Het Hof stelt vast dat Frankrijk artikel 228 EG, eerste lid, heeft geschonden, omdat op de datum waarop de in het met redenen omkleed advies gestelde termijn was verstreken niet alle maatregelen waren getroffen die nodig zijn ter uitvoering van het eerste arrest. Aangezien Frankrijk inmiddels wel uitvoering heeft gegeven aan het aanvankelijke arrest, is het opleggen van een dwangsom zinloos geworden. De dwangsom is er immers op gericht om de lidstaat te overreden om alsnog aan zijn verplichtingen te voldoen. Echter, met een forfaitaire som (boete) wordt een lidstaat bestraft voor zijn handelswijze in het verleden. Bovendien dient een boete de lidstaat er van te weerhouden vaker een dergelijke inbreuk te maken. Het Hof kan ook een boete opleggen als het eerste Hofarrest weliswaar inmiddels volledig is uitgevoerd, maar als een boete gelet op de kenmerken van de zaak en de vereiste mate van overreding en afschrikking, noodzakelijk blijkt te zijn. In deze zaak legt het Hof een boete op. Daarbij spelen de volgende factoren een rol. De houding van Frankrijk, in verschillende arresten reeds veroordeeld wegens niet nakomen van verplichtingen met betrekking tot ggo’s.
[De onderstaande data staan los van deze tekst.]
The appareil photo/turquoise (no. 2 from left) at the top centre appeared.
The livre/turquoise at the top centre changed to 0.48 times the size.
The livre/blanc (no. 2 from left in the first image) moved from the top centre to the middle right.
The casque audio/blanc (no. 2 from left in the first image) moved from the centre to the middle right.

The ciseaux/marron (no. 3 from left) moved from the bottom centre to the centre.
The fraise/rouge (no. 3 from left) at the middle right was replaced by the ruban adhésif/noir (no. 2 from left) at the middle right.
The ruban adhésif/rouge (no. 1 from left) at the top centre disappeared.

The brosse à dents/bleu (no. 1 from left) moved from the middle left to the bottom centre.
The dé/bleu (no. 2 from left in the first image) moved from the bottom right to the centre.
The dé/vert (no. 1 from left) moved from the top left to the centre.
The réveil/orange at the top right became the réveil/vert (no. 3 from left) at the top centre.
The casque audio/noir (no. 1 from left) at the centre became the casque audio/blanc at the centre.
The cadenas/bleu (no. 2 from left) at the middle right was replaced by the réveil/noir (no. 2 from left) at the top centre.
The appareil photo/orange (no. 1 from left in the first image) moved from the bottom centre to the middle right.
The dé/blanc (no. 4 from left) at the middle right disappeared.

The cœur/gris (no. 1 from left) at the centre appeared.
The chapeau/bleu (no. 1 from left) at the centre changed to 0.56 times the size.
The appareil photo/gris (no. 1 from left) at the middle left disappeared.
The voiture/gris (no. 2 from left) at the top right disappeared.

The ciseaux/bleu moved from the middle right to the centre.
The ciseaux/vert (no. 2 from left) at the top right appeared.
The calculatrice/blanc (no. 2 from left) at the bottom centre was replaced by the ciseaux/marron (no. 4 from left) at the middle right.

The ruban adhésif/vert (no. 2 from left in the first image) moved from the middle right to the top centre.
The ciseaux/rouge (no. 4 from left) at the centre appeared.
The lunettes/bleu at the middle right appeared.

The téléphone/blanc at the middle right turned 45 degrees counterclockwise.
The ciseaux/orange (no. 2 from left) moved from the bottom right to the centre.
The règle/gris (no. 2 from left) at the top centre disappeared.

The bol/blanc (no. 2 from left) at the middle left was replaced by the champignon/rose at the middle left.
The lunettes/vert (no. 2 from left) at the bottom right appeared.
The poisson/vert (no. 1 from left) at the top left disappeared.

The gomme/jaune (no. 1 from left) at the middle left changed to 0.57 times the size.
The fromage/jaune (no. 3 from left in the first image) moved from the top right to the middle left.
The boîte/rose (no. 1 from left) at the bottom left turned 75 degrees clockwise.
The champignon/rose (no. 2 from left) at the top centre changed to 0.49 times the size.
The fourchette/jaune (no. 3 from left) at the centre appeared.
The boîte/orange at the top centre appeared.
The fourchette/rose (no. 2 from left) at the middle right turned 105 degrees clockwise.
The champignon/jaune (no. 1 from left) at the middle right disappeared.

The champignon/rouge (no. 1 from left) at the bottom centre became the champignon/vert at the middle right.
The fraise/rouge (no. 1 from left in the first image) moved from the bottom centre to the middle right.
De tijdspanne, grote vertraging terwijl het enkel aanpassing van wetgeving betreft. De ernst van de niet-nakoming, in geding zijn wezenlijke doelen van de gemeenschapswetgever (milieu, volksgezondheid, vrij verkeer ggo’s). Bij het bepalen van de hoogte van de boete wordt rekening gehouden met het feit dat op grond van de voorloper van deze richtlijn al enkele uitvoeringsmaatregelen zijn vastgesteld, de uiteindelijk vastgestelde maatregelen de nieuwe richtlijn consequent omzetten en de verplichting tot loyale samenwerking niet is geschonden door tijdrekken.

Frankrijk wordt veroordeeld tot betaling van een boete van 10 miljoen euro.

Inventarisatie van de mogelijke effecten

Ook als in de loop van de procedure van artikel 228 EG alsnog wordt voldaan aan het veroordelende arrest, kan het Hof een boete opleggen.

Voorstel voor behandeling

De ICER zendt het fiche en het arrest ter kennisneming aan alle ministers.